Rewrite the items from the start through the line containing "9: (137, 107)", inclusive, replacing "top-left" with "upper-left" and leaving everything else unchanged.

┌──

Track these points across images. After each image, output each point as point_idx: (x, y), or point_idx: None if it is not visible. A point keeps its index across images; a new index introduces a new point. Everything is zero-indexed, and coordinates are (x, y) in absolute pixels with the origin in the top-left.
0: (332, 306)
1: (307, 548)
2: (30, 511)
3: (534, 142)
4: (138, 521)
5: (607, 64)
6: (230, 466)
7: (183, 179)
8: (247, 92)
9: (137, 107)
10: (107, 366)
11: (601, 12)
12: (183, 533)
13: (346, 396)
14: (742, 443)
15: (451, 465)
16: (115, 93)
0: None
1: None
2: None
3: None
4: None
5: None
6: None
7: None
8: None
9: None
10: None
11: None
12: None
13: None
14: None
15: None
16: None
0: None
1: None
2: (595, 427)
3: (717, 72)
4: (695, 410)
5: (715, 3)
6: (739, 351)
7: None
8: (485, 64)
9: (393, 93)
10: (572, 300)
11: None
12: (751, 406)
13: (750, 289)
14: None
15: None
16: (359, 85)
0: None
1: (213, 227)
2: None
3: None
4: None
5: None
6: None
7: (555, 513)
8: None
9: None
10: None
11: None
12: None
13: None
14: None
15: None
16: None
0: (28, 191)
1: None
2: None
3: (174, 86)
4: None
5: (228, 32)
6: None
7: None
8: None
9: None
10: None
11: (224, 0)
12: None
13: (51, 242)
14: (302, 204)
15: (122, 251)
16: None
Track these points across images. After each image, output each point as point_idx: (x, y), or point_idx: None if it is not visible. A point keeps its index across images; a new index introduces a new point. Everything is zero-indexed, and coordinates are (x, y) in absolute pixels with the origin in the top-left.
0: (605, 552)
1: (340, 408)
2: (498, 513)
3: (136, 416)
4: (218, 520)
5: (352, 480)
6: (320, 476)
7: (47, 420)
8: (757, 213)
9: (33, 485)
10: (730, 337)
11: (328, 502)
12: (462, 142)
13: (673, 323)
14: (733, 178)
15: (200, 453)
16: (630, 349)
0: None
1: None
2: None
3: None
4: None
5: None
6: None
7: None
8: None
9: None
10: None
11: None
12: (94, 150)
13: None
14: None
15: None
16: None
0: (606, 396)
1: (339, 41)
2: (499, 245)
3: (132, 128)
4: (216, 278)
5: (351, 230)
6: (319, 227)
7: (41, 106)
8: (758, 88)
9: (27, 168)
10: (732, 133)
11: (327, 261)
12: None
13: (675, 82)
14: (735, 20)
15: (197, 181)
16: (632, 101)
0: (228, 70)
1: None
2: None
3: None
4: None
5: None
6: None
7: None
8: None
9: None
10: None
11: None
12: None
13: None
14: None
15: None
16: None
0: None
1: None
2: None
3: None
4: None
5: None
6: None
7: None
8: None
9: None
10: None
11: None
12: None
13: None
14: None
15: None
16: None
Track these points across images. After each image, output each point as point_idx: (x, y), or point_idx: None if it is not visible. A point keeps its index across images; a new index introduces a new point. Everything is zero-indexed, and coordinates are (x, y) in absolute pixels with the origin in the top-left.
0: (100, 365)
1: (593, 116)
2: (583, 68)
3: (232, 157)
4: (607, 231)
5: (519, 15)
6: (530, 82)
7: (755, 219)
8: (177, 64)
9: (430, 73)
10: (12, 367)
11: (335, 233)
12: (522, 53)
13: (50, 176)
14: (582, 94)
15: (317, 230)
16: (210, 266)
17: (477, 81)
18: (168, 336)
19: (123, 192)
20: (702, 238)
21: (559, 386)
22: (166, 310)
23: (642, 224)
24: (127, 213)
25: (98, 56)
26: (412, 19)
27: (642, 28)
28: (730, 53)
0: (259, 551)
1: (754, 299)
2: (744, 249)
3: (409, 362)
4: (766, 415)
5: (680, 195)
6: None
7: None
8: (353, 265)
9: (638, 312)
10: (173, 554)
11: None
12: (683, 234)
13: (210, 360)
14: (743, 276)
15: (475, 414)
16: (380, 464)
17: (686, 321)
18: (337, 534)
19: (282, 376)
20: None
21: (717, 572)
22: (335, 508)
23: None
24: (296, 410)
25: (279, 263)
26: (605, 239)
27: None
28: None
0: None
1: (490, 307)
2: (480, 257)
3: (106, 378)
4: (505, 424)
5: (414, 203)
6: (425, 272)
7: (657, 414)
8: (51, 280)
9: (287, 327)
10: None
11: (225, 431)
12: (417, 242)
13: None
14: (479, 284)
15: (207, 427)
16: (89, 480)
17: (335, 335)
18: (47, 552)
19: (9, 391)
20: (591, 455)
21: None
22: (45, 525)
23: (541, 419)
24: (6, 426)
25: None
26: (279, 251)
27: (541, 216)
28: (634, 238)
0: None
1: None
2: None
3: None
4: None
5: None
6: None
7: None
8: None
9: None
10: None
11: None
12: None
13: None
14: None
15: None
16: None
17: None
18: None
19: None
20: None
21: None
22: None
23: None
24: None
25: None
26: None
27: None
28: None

└──

■ **ANSWER TO THE EXERCISE**
Track these points across images. After each image, output each point as point_idx: (x, y), or point_idx: None if it is not visible. A point keeps its index across images; a new index introduces a new point. Everything is zero-indexed, and coordinates are (x, y) in absolute pixels with the origin in the upper-left.
0: (332, 306)
1: (307, 548)
2: (30, 511)
3: (534, 142)
4: (138, 521)
5: (607, 64)
6: (230, 466)
7: (183, 179)
8: (247, 92)
9: (137, 107)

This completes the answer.